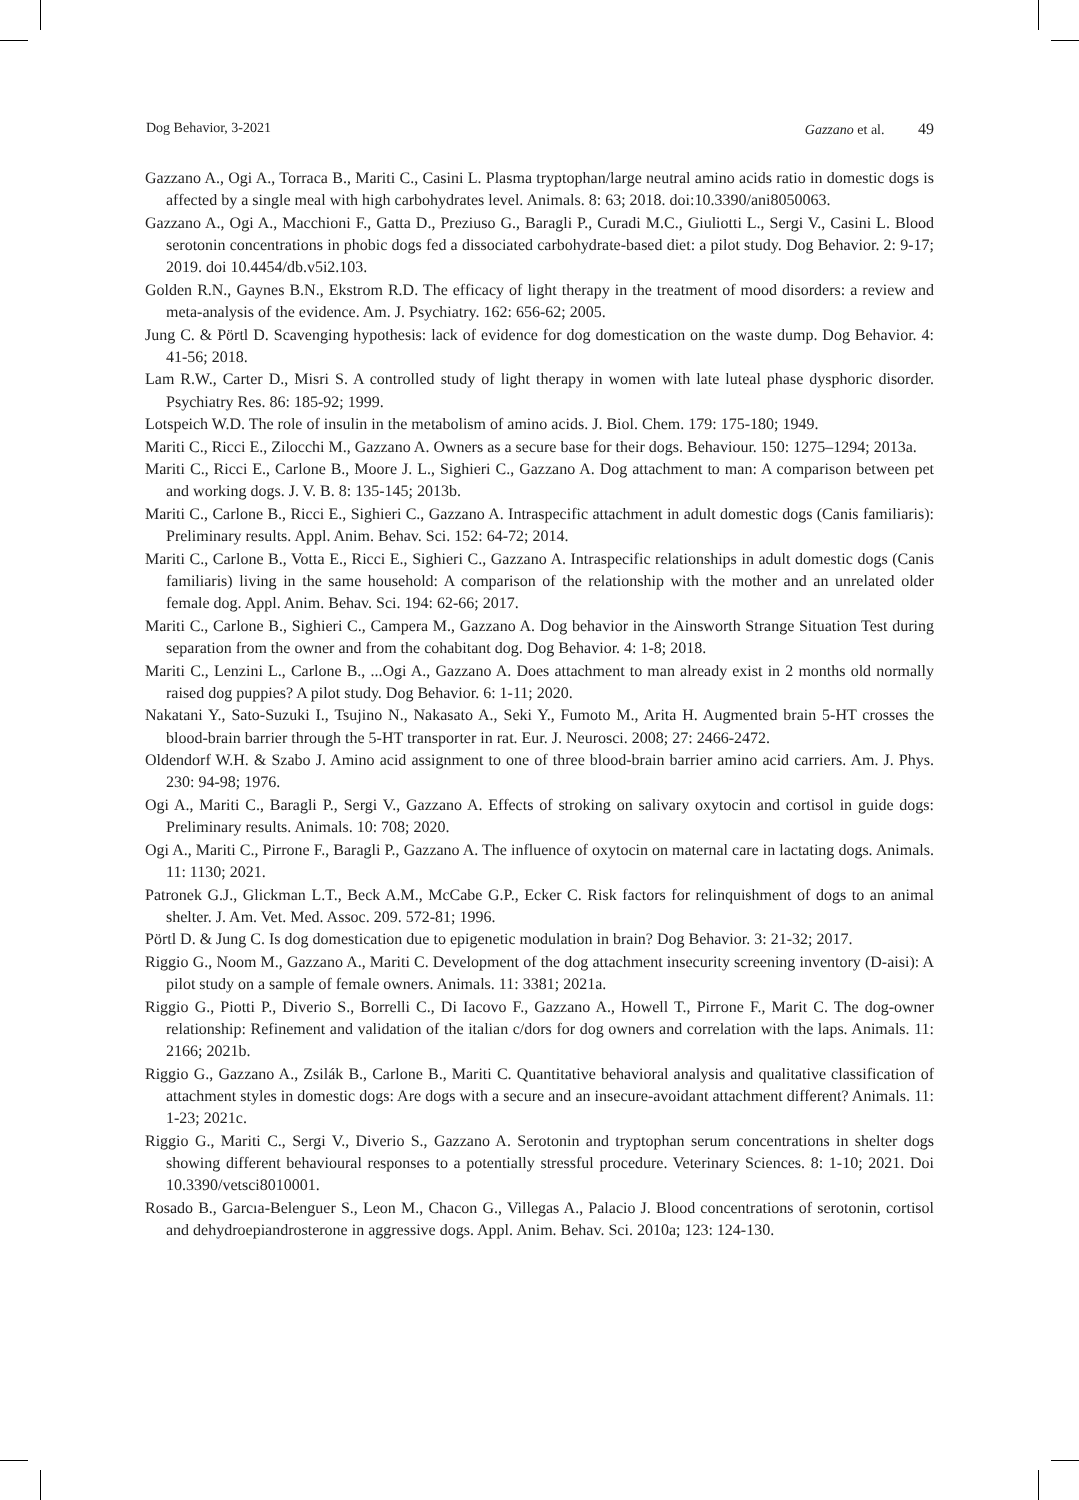Dog Behavior, 3-2021 Gazzano et al. 49
Gazzano A., Ogi A., Torraca B., Mariti C., Casini L. Plasma tryptophan/large neutral amino acids ratio in domestic dogs is affected by a single meal with high carbohydrates level. Animals. 8: 63; 2018. doi:10.3390/ani8050063.
Gazzano A., Ogi A., Macchioni F., Gatta D., Preziuso G., Baragli P., Curadi M.C., Giuliotti L., Sergi V., Casini L. Blood serotonin concentrations in phobic dogs fed a dissociated carbohydrate-based diet: a pilot study. Dog Behavior. 2: 9-17; 2019. doi 10.4454/db.v5i2.103.
Golden R.N., Gaynes B.N., Ekstrom R.D. The efficacy of light therapy in the treatment of mood disorders: a review and meta-analysis of the evidence. Am. J. Psychiatry. 162: 656-62; 2005.
Jung C. & Pörtl D. Scavenging hypothesis: lack of evidence for dog domestication on the waste dump. Dog Behavior. 4: 41-56; 2018.
Lam R.W., Carter D., Misri S. A controlled study of light therapy in women with late luteal phase dysphoric disorder. Psychiatry Res. 86: 185-92; 1999.
Lotspeich W.D. The role of insulin in the metabolism of amino acids. J. Biol. Chem. 179: 175-180; 1949.
Mariti C., Ricci E., Zilocchi M., Gazzano A. Owners as a secure base for their dogs. Behaviour. 150: 1275–1294; 2013a.
Mariti C., Ricci E., Carlone B., Moore J. L., Sighieri C., Gazzano A. Dog attachment to man: A comparison between pet and working dogs. J. V. B. 8: 135-145; 2013b.
Mariti C., Carlone B., Ricci E., Sighieri C., Gazzano A. Intraspecific attachment in adult domestic dogs (Canis familiaris): Preliminary results. Appl. Anim. Behav. Sci. 152: 64-72; 2014.
Mariti C., Carlone B., Votta E., Ricci E., Sighieri C., Gazzano A. Intraspecific relationships in adult domestic dogs (Canis familiaris) living in the same household: A comparison of the relationship with the mother and an unrelated older female dog. Appl. Anim. Behav. Sci. 194: 62-66; 2017.
Mariti C., Carlone B., Sighieri C., Campera M., Gazzano A. Dog behavior in the Ainsworth Strange Situation Test during separation from the owner and from the cohabitant dog. Dog Behavior. 4: 1-8; 2018.
Mariti C., Lenzini L., Carlone B., ...Ogi A., Gazzano A. Does attachment to man already exist in 2 months old normally raised dog puppies? A pilot study. Dog Behavior. 6: 1-11; 2020.
Nakatani Y., Sato-Suzuki I., Tsujino N., Nakasato A., Seki Y., Fumoto M., Arita H. Augmented brain 5-HT crosses the blood-brain barrier through the 5-HT transporter in rat. Eur. J. Neurosci. 2008; 27: 2466-2472.
Oldendorf W.H. & Szabo J. Amino acid assignment to one of three blood-brain barrier amino acid carriers. Am. J. Phys. 230: 94-98; 1976.
Ogi A., Mariti C., Baragli P., Sergi V., Gazzano A. Effects of stroking on salivary oxytocin and cortisol in guide dogs: Preliminary results. Animals. 10: 708; 2020.
Ogi A., Mariti C., Pirrone F., Baragli P., Gazzano A. The influence of oxytocin on maternal care in lactating dogs. Animals. 11: 1130; 2021.
Patronek G.J., Glickman L.T., Beck A.M., McCabe G.P., Ecker C. Risk factors for relinquishment of dogs to an animal shelter. J. Am. Vet. Med. Assoc. 209. 572-81; 1996.
Pörtl D. & Jung C. Is dog domestication due to epigenetic modulation in brain? Dog Behavior. 3: 21-32; 2017.
Riggio G., Noom M., Gazzano A., Mariti C. Development of the dog attachment insecurity screening inventory (D-aisi): A pilot study on a sample of female owners. Animals. 11: 3381; 2021a.
Riggio G., Piotti P., Diverio S., Borrelli C., Di Iacovo F., Gazzano A., Howell T., Pirrone F., Marit C. The dog-owner relationship: Refinement and validation of the italian c/dors for dog owners and correlation with the laps. Animals. 11: 2166; 2021b.
Riggio G., Gazzano A., Zsilák B., Carlone B., Mariti C. Quantitative behavioral analysis and qualitative classification of attachment styles in domestic dogs: Are dogs with a secure and an insecure-avoidant attachment different? Animals. 11: 1-23; 2021c.
Riggio G., Mariti C., Sergi V., Diverio S., Gazzano A. Serotonin and tryptophan serum concentrations in shelter dogs showing different behavioural responses to a potentially stressful procedure. Veterinary Sciences. 8: 1-10; 2021. Doi 10.3390/vetsci8010001.
Rosado B., Garcıa-Belenguer S., Leon M., Chacon G., Villegas A., Palacio J. Blood concentrations of serotonin, cortisol and dehydroepiandrosterone in aggressive dogs. Appl. Anim. Behav. Sci. 2010a; 123: 124-130.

┄┄┄┄┄┄

**EXERCISE:** The entries above should be written out in full, and any picture in them left out.

**TASK ANSWER:**
Dog Behavior, 3-2021 Gazzano et al. 49
Gazzano A., Ogi A., Torraca B., Mariti C., Casini L. Plasma tryptophan/large neutral amino acids ratio in domestic dogs is affected by a single meal with high carbohydrates level. Animals. 8: 63; 2018. doi:10.3390/ani8050063.
Gazzano A., Ogi A., Macchioni F., Gatta D., Preziuso G., Baragli P., Curadi M.C., Giuliotti L., Sergi V., Casini L. Blood serotonin concentrations in phobic dogs fed a dissociated carbohydrate-based diet: a pilot study. Dog Behavior. 2: 9-17; 2019. doi 10.4454/db.v5i2.103.
Golden R.N., Gaynes B.N., Ekstrom R.D. The efficacy of light therapy in the treatment of mood disorders: a review and meta-analysis of the evidence. Am. J. Psychiatry. 162: 656-62; 2005.
Jung C. & Pörtl D. Scavenging hypothesis: lack of evidence for dog domestication on the waste dump. Dog Behavior. 4: 41-56; 2018.
Lam R.W., Carter D., Misri S. A controlled study of light therapy in women with late luteal phase dysphoric disorder. Psychiatry Res. 86: 185-92; 1999.
Lotspeich W.D. The role of insulin in the metabolism of amino acids. J. Biol. Chem. 179: 175-180; 1949.
Mariti C., Ricci E., Zilocchi M., Gazzano A. Owners as a secure base for their dogs. Behaviour. 150: 1275–1294; 2013a.
Mariti C., Ricci E., Carlone B., Moore J. L., Sighieri C., Gazzano A. Dog attachment to man: A comparison between pet and working dogs. J. V. B. 8: 135-145; 2013b.
Mariti C., Carlone B., Ricci E., Sighieri C., Gazzano A. Intraspecific attachment in adult domestic dogs (Canis familiaris): Preliminary results. Appl. Anim. Behav. Sci. 152: 64-72; 2014.
Mariti C., Carlone B., Votta E., Ricci E., Sighieri C., Gazzano A. Intraspecific relationships in adult domestic dogs (Canis familiaris) living in the same household: A comparison of the relationship with the mother and an unrelated older female dog. Appl. Anim. Behav. Sci. 194: 62-66; 2017.
Mariti C., Carlone B., Sighieri C., Campera M., Gazzano A. Dog behavior in the Ainsworth Strange Situation Test during separation from the owner and from the cohabitant dog. Dog Behavior. 4: 1-8; 2018.
Mariti C., Lenzini L., Carlone B., ...Ogi A., Gazzano A. Does attachment to man already exist in 2 months old normally raised dog puppies? A pilot study. Dog Behavior. 6: 1-11; 2020.
Nakatani Y., Sato-Suzuki I., Tsujino N., Nakasato A., Seki Y., Fumoto M., Arita H. Augmented brain 5-HT crosses the blood-brain barrier through the 5-HT transporter in rat. Eur. J. Neurosci. 2008; 27: 2466-2472.
Oldendorf W.H. & Szabo J. Amino acid assignment to one of three blood-brain barrier amino acid carriers. Am. J. Phys. 230: 94-98; 1976.
Ogi A., Mariti C., Baragli P., Sergi V., Gazzano A. Effects of stroking on salivary oxytocin and cortisol in guide dogs: Preliminary results. Animals. 10: 708; 2020.
Ogi A., Mariti C., Pirrone F., Baragli P., Gazzano A. The influence of oxytocin on maternal care in lactating dogs. Animals. 11: 1130; 2021.
Patronek G.J., Glickman L.T., Beck A.M., McCabe G.P., Ecker C. Risk factors for relinquishment of dogs to an animal shelter. J. Am. Vet. Med. Assoc. 209. 572-81; 1996.
Pörtl D. & Jung C. Is dog domestication due to epigenetic modulation in brain? Dog Behavior. 3: 21-32; 2017.
Riggio G., Noom M., Gazzano A., Mariti C. Development of the dog attachment insecurity screening inventory (D-aisi): A pilot study on a sample of female owners. Animals. 11: 3381; 2021a.
Riggio G., Piotti P., Diverio S., Borrelli C., Di Iacovo F., Gazzano A., Howell T., Pirrone F., Marit C. The dog-owner relationship: Refinement and validation of the italian c/dors for dog owners and correlation with the laps. Animals. 11: 2166; 2021b.
Riggio G., Gazzano A., Zsilák B., Carlone B., Mariti C. Quantitative behavioral analysis and qualitative classification of attachment styles in domestic dogs: Are dogs with a secure and an insecure-avoidant attachment different? Animals. 11: 1-23; 2021c.
Riggio G., Mariti C., Sergi V., Diverio S., Gazzano A. Serotonin and tryptophan serum concentrations in shelter dogs showing different behavioural responses to a potentially stressful procedure. Veterinary Sciences. 8: 1-10; 2021. Doi 10.3390/vetsci8010001.
Rosado B., Garcıa-Belenguer S., Leon M., Chacon G., Villegas A., Palacio J. Blood concentrations of serotonin, cortisol and dehydroepiandrosterone in aggressive dogs. Appl. Anim. Behav. Sci. 2010a; 123: 124-130.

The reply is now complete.